**EXTRAIT CHOISI:**

▼▼▼

Par ailleurs, le monde a changé. Regardez l’ONU, sa direction générale, ses représentants.
Son Secrétaire général, Antonio Guterres, n’est pas un ami d’Israël. Ses instances ont été très largement renouvelées et il y a des alliances aujourd’hui qui donnent beaucoup plus de place qu’auparavant aux pays du Sud. Avec un axe qui s’est formé dans le Sud global, pour qui Israël est à l’avant-poste de l’Occident. Et il y a des comptes à régler de ce point de vue-là. La question de l’antisémitisme n’est pas anodine, notamment dans un certain nombre de gouvernements sud-américains, et ailleurs également.

▲▲▲

**CONSIGNES:**
(A) Répondez à ces questions sur l'extrait au sujet de l'ONU :
(i) Qui est le Secrétaire général de l'ONU ?
(ii) Pour l'axe formé dans le Sud global, où se trouve Israël ?
(iii) Dans quels gouvernements, en particulier, la question de l'antisémitisme n'est-elle pas anodine ?
(B) Prolongez l'extrait sur l'ONU en quelques phrases, juste après sa dernière phrase.
Les entrées proviennent d'une autre source.

**DONNÉES FOURNIES:**
▼▼▼

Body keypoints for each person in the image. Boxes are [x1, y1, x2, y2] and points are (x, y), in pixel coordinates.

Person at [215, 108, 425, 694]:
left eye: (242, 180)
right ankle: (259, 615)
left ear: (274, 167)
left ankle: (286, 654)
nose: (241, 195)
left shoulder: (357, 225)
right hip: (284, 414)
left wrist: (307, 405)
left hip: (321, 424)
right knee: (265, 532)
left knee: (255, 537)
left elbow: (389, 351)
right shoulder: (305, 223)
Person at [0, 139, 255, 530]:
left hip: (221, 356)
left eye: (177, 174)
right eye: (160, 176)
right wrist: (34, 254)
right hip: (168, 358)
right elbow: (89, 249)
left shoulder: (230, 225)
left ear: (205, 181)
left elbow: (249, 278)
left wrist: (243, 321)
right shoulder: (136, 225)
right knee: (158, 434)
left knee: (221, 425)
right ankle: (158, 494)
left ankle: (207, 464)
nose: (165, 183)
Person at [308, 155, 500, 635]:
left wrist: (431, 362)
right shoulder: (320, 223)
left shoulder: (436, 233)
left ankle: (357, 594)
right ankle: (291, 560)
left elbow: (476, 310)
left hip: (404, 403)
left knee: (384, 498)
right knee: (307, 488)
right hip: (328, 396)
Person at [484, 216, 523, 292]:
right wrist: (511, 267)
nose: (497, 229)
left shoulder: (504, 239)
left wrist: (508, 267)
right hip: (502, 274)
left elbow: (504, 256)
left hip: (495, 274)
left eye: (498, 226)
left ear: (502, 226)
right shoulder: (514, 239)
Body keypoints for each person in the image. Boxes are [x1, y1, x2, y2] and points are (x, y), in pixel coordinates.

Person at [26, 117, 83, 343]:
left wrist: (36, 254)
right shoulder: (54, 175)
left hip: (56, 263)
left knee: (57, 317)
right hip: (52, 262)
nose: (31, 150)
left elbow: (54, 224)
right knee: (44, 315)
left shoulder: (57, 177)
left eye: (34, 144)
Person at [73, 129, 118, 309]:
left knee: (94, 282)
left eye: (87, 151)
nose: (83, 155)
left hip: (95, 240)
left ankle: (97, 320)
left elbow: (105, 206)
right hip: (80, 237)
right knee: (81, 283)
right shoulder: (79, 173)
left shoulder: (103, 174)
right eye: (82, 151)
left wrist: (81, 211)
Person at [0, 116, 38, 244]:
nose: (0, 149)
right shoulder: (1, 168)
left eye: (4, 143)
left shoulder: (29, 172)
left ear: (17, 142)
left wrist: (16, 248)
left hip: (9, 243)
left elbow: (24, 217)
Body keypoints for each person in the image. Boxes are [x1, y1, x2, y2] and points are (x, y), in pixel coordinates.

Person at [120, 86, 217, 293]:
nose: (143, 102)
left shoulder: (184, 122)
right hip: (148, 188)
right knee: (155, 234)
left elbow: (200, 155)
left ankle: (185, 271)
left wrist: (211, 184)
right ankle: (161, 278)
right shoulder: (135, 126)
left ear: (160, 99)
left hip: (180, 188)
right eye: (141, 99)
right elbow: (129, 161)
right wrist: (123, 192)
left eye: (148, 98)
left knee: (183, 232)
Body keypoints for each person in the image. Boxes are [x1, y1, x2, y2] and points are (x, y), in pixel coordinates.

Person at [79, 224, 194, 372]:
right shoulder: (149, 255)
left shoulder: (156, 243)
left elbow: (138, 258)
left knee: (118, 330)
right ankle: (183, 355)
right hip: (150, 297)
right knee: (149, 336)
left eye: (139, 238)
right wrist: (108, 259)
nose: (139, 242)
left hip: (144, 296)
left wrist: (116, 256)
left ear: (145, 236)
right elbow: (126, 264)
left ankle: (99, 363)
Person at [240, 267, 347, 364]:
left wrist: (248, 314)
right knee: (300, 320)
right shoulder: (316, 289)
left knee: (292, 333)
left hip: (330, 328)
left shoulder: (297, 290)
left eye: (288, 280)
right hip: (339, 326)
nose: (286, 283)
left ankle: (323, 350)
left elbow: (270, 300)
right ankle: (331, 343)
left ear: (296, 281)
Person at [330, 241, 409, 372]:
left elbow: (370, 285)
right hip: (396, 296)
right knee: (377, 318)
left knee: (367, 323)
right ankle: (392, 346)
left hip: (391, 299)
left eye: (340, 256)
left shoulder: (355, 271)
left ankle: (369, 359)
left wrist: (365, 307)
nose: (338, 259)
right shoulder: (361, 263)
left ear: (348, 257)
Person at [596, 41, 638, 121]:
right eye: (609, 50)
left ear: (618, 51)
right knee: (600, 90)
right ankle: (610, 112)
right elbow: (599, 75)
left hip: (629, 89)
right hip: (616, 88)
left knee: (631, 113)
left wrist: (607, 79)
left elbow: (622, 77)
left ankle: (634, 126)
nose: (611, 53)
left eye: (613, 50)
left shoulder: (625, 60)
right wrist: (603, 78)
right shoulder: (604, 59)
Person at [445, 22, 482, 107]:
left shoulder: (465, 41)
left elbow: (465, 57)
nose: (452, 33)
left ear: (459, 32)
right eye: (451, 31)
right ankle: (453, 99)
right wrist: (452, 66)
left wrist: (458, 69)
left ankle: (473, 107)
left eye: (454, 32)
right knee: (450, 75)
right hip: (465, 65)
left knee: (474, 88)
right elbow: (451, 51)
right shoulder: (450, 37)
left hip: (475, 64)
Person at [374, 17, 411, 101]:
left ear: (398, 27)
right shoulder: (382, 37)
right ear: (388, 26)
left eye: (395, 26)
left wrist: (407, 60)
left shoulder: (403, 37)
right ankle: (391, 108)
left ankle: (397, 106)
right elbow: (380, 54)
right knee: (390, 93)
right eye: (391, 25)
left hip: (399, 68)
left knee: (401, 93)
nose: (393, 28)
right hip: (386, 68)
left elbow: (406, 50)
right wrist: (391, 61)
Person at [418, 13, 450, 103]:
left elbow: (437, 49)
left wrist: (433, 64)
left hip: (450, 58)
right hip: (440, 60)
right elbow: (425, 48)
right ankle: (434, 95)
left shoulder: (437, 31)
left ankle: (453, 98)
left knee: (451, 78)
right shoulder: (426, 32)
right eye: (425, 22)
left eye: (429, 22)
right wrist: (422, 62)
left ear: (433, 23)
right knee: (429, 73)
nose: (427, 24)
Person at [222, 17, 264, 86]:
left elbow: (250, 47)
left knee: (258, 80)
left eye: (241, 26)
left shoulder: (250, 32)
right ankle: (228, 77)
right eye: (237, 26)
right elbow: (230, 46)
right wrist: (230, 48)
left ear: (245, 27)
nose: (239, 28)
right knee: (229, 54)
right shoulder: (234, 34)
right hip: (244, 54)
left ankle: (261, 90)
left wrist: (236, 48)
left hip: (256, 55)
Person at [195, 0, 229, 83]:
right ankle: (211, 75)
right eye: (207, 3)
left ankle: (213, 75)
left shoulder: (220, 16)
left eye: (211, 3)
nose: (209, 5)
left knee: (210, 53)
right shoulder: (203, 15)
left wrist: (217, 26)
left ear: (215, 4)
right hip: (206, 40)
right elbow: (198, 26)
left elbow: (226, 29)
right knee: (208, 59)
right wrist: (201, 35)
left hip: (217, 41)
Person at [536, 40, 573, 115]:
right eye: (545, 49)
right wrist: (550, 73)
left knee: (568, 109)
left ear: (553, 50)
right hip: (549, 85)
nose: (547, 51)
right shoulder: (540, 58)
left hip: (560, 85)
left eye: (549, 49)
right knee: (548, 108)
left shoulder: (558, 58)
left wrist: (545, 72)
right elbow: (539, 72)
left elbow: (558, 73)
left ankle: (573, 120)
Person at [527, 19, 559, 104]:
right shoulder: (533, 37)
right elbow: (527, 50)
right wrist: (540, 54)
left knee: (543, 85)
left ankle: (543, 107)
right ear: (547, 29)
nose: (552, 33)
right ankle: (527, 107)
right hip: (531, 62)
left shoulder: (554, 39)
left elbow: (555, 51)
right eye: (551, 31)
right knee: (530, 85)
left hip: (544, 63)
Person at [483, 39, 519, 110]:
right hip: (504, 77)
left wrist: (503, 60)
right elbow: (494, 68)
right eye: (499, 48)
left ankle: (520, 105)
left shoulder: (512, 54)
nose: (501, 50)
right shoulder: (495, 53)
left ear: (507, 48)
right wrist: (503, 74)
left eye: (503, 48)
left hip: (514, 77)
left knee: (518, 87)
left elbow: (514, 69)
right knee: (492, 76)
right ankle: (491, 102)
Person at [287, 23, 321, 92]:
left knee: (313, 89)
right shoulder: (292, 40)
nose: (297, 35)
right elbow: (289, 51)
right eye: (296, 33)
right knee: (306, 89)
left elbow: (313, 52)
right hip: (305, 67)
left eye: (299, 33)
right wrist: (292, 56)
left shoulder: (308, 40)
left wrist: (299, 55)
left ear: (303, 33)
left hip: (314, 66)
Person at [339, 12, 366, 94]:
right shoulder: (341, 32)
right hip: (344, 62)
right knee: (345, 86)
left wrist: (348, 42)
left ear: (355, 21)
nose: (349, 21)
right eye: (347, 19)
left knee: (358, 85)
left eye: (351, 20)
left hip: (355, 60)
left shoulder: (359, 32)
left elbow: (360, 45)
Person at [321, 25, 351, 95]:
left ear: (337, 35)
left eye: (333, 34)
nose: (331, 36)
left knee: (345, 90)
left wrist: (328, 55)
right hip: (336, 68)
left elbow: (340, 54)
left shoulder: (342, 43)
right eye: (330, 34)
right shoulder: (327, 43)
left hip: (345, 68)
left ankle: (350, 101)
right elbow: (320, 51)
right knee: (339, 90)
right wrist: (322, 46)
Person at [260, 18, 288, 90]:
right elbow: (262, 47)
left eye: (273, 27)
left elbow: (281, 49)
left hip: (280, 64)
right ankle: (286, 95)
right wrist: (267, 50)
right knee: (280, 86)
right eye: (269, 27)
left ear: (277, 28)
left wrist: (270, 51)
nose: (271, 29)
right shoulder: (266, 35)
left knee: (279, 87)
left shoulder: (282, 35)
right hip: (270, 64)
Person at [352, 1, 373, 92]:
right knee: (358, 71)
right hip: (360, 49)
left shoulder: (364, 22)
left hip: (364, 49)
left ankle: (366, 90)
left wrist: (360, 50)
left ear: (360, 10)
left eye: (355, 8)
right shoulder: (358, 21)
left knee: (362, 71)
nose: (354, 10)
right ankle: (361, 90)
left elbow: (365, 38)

▲▲▲

**RÉPONSES:**
(A)
(i) Antonio Guterres.
(ii) À l'avant-poste de l'Occident.
(iii) Dans un certain nombre de gouvernements sud-américains, et ailleurs également.

(B)
Tout cela participe à cette atmosphère particulière qui est une question que je traite à la fin de mon livre, cette très vieille antienne soulevée à de nombreuses reprises à l’ONU depuis les années 70, et qui reprend de la vigueur. Dans une situation effectivement exceptionnelle qui est la nôtre aujourd’hui, qui entretient une histoire d’accusation ou plutôt d’inversion accusatoire concernant Israël et les imputations génocidaires.
Il y a cet environnement international et il y aussi ce facteur générationnel dont je parlais, qui a un contexte évidemment idéologique.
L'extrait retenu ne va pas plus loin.